» **Objectifs**
#1 Selon la critique du film 25 April, dans quel but la réalisatrice s'appuie-t-elle sur des lettres et des journaux intimes ? Répondez en une à trois phrases.
#2 Les affirmations suivantes concordent-elles avec la critique du film 25 April ? Pour chacune, répondez par oui ou non et citez mot pour mot les termes de la critique qui tranchent.
(a) Le documentaire porte sur l'invasion néozélandaise à Gallipoli, en Turquie.
(b) Le film reste en noir et blanc, comme les archives habituelles.
(c) Les témoins modélisés sont intégrés à des décors uniquement en 2D.
#3 Recopiez à l'identique le passage de la critique du film 25 April qui va de « L’histoire de l’invasion » à « vives et dynamiques. ».
----- Passage fourni -----
Critique – 25 April


Le comité de sélection d’Annecy a le chic pour déterrer des films singuliers dans leur traitement et c’est ici 25 April de Leanne Pooley, qui remporte la palme de l’originalité : un documentaire en 3D cel shading ? Une idée forte pour un concept encore inédit jusqu’ici, celui qui traite de la guerre. Un bien vaste programme pour ce premier long-métrage d’animation.

L’histoire de l’invasion néozélandaise à Gallipoli en Turquie est ici ressuscitée à travers un monde repensé pour un public actuel, à la manière d’une bande dessinée. Les expériences de la Première Guerre mo9ndiale sortent des habituelles archives en noir et blanc pour prendre des couleurs vives et dynamiques.

Animé de A à Z, 25 April de Leanne Pooley ose enfin faire une chose auparavant fortement limitative pour le genre du documentaire d’animation : s’affranchir des sources visuelles et de l’aspect archive que peut avoir ce genre d’événements pour un public contemporain.

Ici, la réalisatrice se concentre sur des pièces écrites, des lettres, des journaux intimes pour rejouer ce qui fut écrit et exprimer l’état d’esprit des témoins de l’horreur, modélisés en 3D cel shading et intégrés à des décors en 2D/3D. On retrouve un rythme binaire typique du documentaire, mais associé à une reconstitution subjective du plus bel effet.
----- Entrées fournies -----
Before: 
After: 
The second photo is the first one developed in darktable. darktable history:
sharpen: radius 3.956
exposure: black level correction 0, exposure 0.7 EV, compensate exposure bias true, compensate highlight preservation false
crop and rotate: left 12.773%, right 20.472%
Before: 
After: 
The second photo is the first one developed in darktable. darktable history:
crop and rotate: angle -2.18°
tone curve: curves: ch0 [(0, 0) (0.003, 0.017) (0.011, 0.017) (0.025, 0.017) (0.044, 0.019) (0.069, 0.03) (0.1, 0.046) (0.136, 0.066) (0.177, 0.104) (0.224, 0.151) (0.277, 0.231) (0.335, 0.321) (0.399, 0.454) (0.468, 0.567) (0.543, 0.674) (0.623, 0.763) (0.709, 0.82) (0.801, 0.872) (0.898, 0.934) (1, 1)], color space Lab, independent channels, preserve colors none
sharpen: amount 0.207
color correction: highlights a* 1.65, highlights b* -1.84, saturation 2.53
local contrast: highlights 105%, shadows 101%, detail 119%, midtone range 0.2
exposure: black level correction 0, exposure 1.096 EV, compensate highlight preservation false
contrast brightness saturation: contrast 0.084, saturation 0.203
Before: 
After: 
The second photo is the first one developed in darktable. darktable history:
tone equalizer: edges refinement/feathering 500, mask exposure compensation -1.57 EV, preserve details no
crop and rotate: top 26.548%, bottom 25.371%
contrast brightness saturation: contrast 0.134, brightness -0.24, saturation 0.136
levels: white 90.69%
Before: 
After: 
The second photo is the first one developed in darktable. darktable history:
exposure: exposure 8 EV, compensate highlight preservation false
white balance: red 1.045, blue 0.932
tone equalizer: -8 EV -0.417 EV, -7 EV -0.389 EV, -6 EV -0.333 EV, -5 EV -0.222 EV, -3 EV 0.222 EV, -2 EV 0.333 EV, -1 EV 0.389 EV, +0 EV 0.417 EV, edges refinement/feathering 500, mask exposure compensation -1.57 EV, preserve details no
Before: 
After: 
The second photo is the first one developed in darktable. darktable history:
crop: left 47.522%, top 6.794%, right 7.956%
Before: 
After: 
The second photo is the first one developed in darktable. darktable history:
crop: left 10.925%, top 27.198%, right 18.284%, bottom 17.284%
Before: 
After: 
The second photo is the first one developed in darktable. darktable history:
-----
» **Réponses dans l'ordre**
#1 La réalisatrice se concentre sur des pièces écrites, des lettres et des journaux intimes pour rejouer ce qui fut écrit. Elle veut aussi exprimer l'état d'esprit des témoins de l'horreur, modélisés en 3D cel shading et intégrés à des décors en 2D/3D.

#2
(a) Oui : « L’histoire de l’invasion néozélandaise à Gallipoli en Turquie est ici ressuscitée ».
(b) Non : « pour prendre des couleurs vives et dynamiques ».
(c) Non : « intégrés à des décors en 2D/3D ».

#3
L’histoire de l’invasion néozélandaise à Gallipoli en Turquie est ici ressuscitée à travers un monde repensé pour un public actuel, à la manière d’une bande dessinée. Les expériences de la Première Guerre mo9ndiale sortent des habituelles archives en noir et blanc pour prendre des couleurs vives et dynamiques.